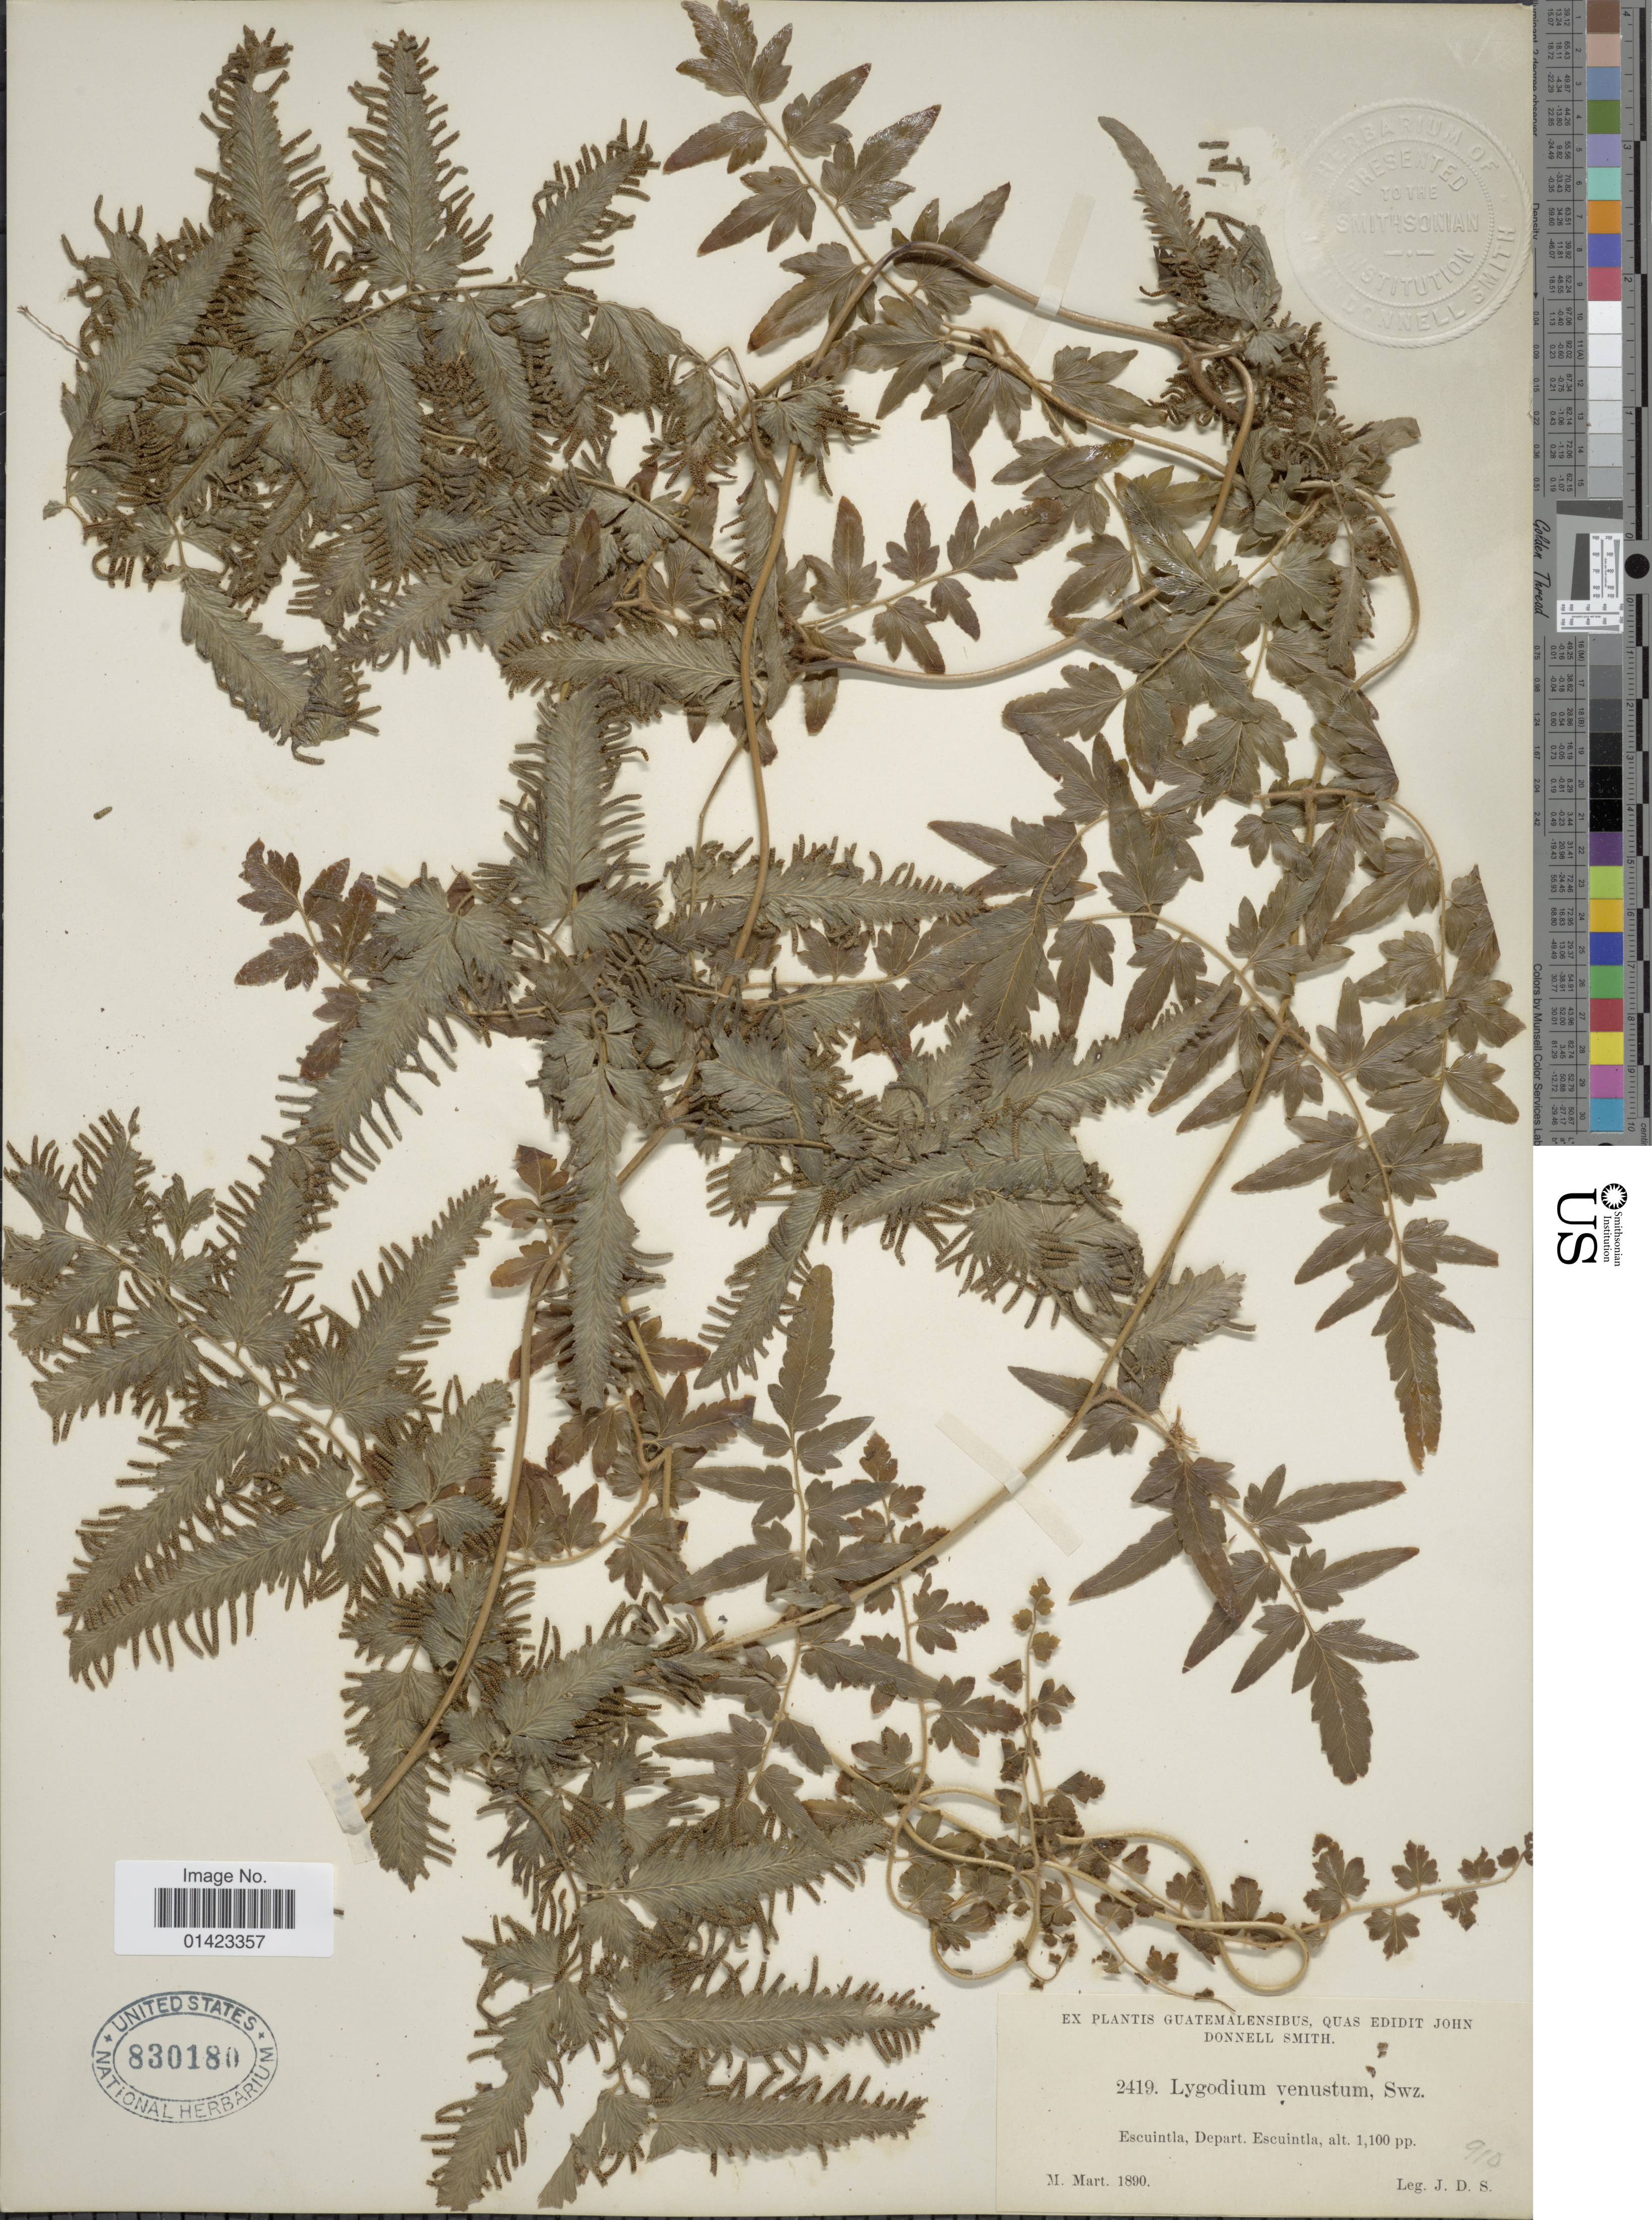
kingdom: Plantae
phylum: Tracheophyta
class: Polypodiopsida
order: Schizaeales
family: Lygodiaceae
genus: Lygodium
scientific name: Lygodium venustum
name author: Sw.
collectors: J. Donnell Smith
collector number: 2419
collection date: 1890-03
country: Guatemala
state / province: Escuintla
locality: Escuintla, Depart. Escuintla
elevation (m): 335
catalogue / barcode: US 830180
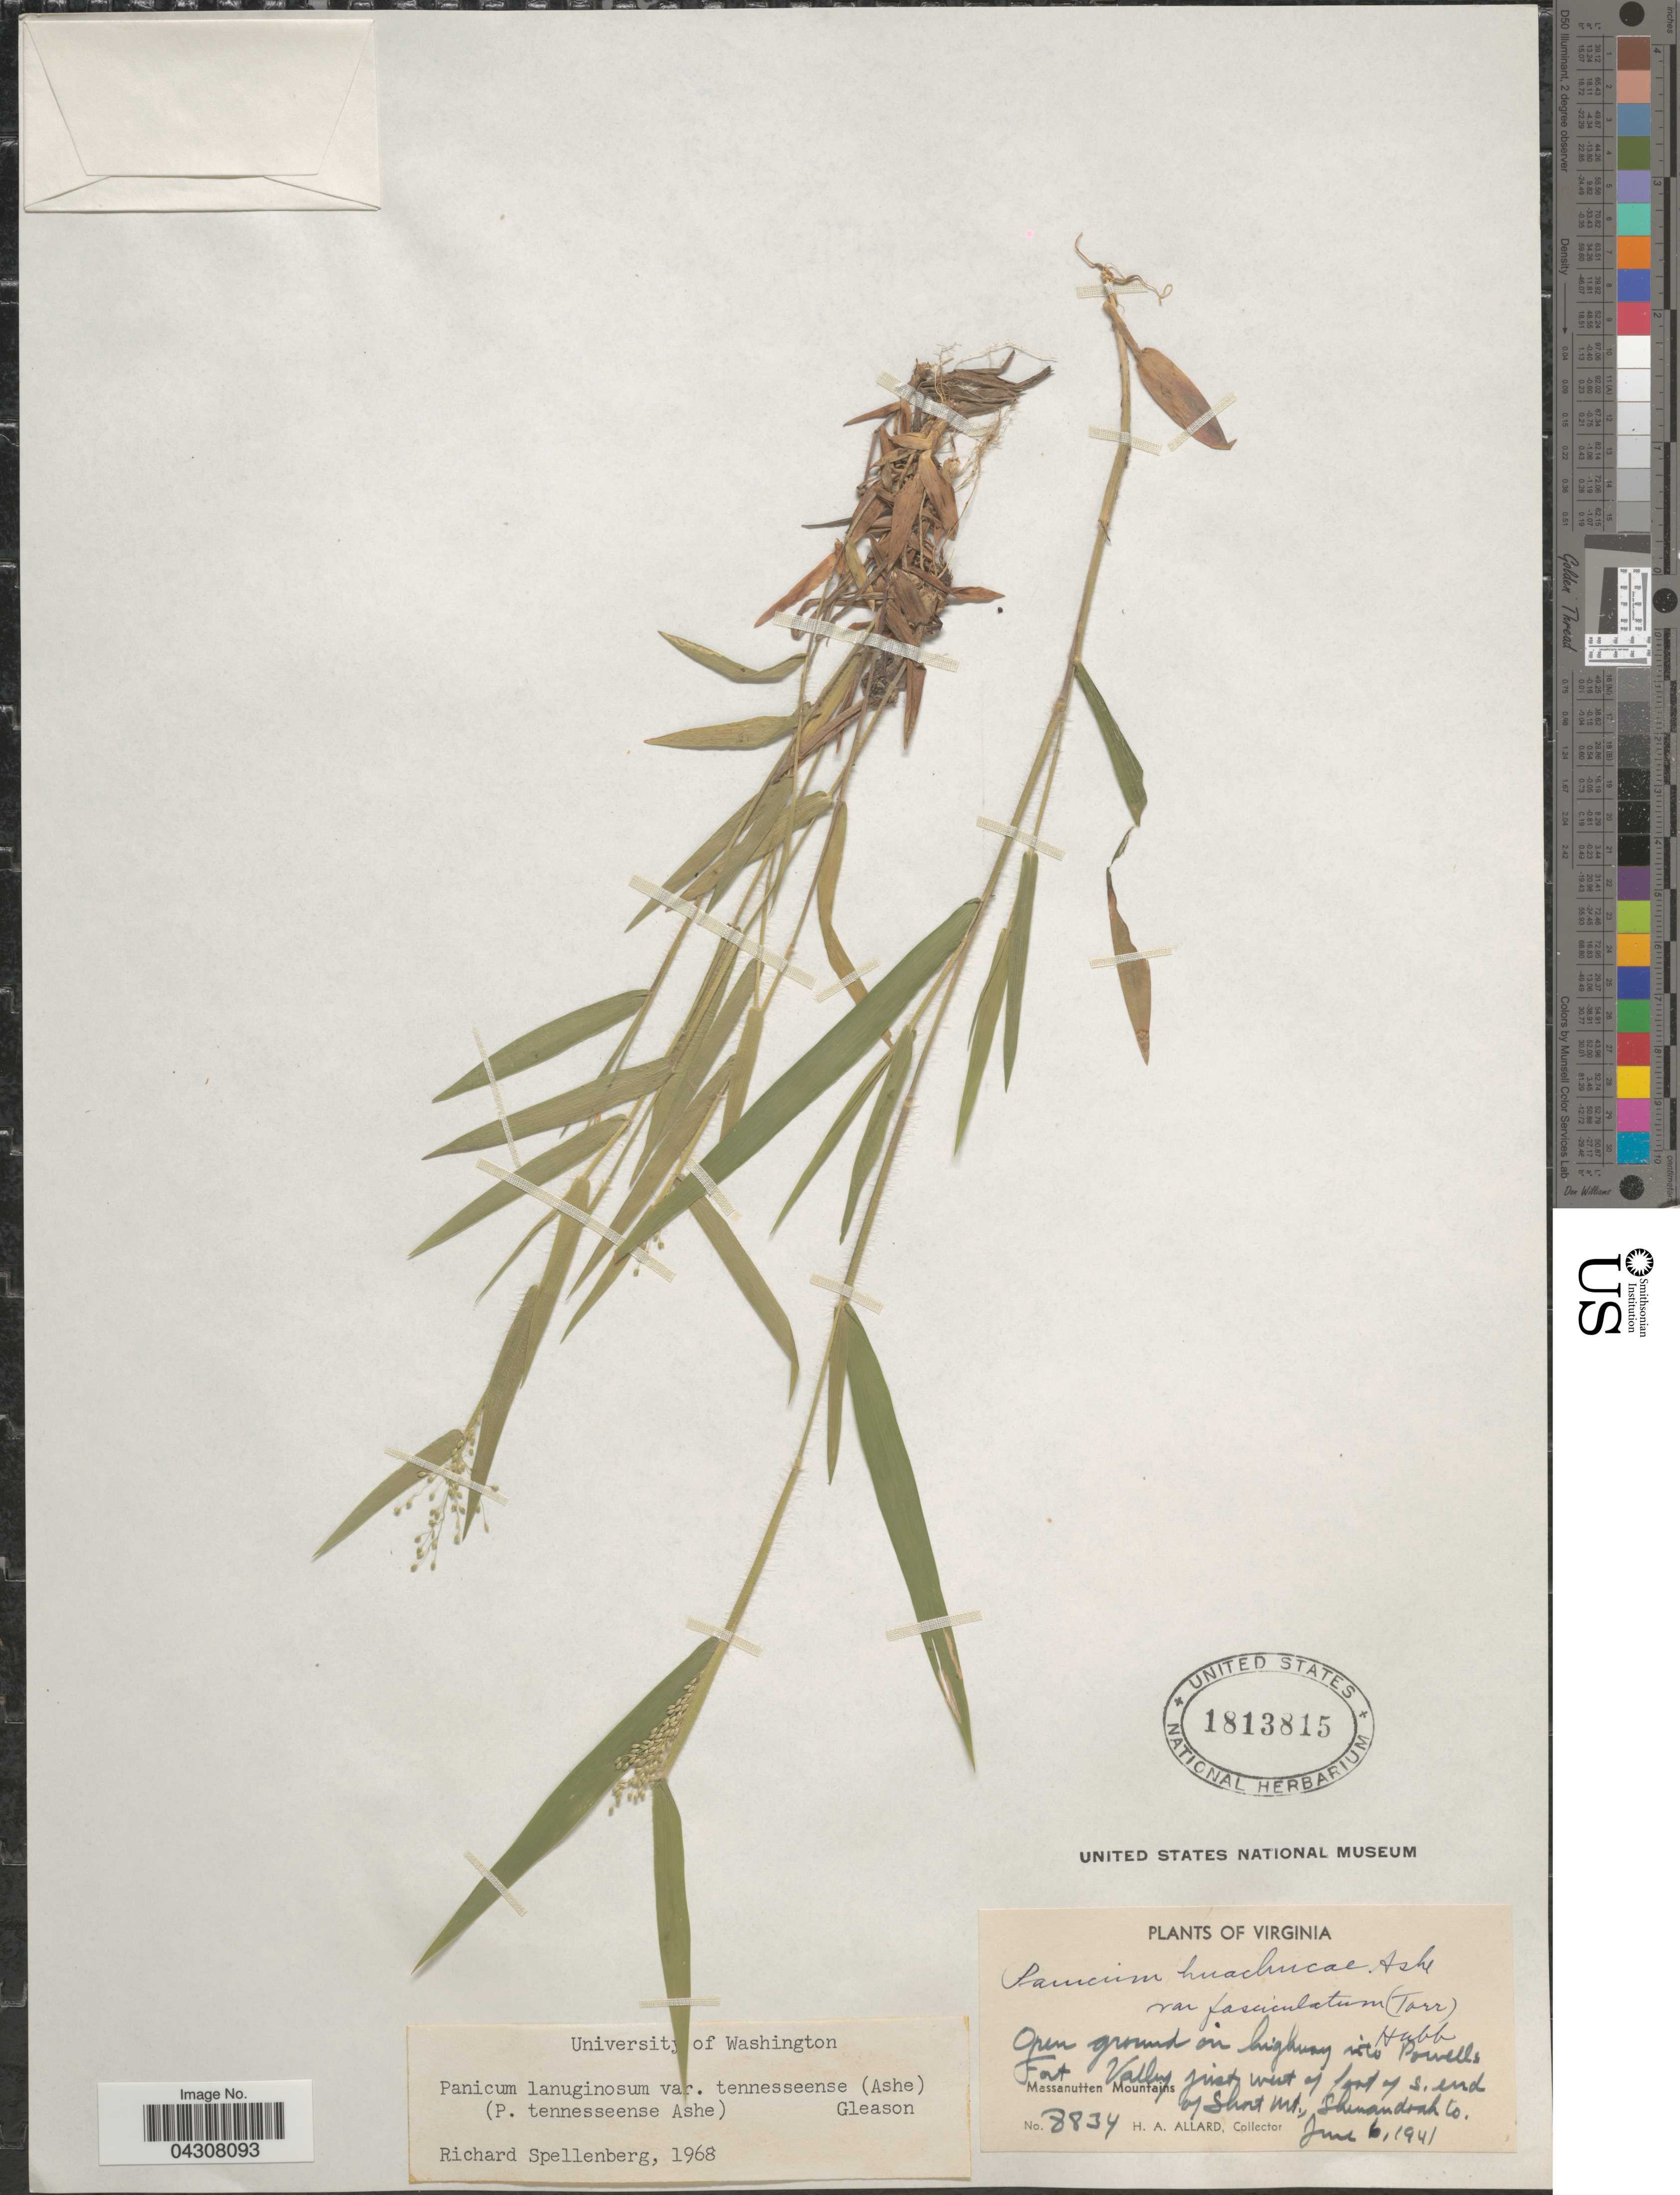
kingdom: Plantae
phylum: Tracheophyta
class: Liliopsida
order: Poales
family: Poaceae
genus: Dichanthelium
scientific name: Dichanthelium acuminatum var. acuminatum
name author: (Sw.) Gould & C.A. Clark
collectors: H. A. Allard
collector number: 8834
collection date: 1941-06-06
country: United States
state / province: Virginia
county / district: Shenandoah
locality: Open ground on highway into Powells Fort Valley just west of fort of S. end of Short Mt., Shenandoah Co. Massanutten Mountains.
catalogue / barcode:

=-=-=-=-=

What you are asked to do
Could you quote all of the rows above verbatim, leaving the pictures out of your answer?

Output below
kingdom: Plantae
phylum: Tracheophyta
class: Polypodiopsida
order: Schizaeales
family: Lygodiaceae
genus: Lygodium
scientific name: Lygodium venustum
name author: Sw.
collectors: J. Donnell Smith
collector number: 2419
collection date: 1890-03
country: Guatemala
state / province: Escuintla
locality: Escuintla, Depart. Escuintla
elevation (m): 335
catalogue / barcode: US 830180
kingdom: Plantae
phylum: Tracheophyta
class: Liliopsida
order: Poales
family: Poaceae
genus: Dichanthelium
scientific name: Dichanthelium acuminatum var. acuminatum
name author: (Sw.) Gould & C.A. Clark
collectors: H. A. Allard
collector number: 8834
collection date: 1941-06-06
country: United States
state / province: Virginia
county / district: Shenandoah
locality: Open ground on highway into Powells Fort Valley just west of fort of S. end of Short Mt., Shenandoah Co. Massanutten Mountains.
catalogue / barcode:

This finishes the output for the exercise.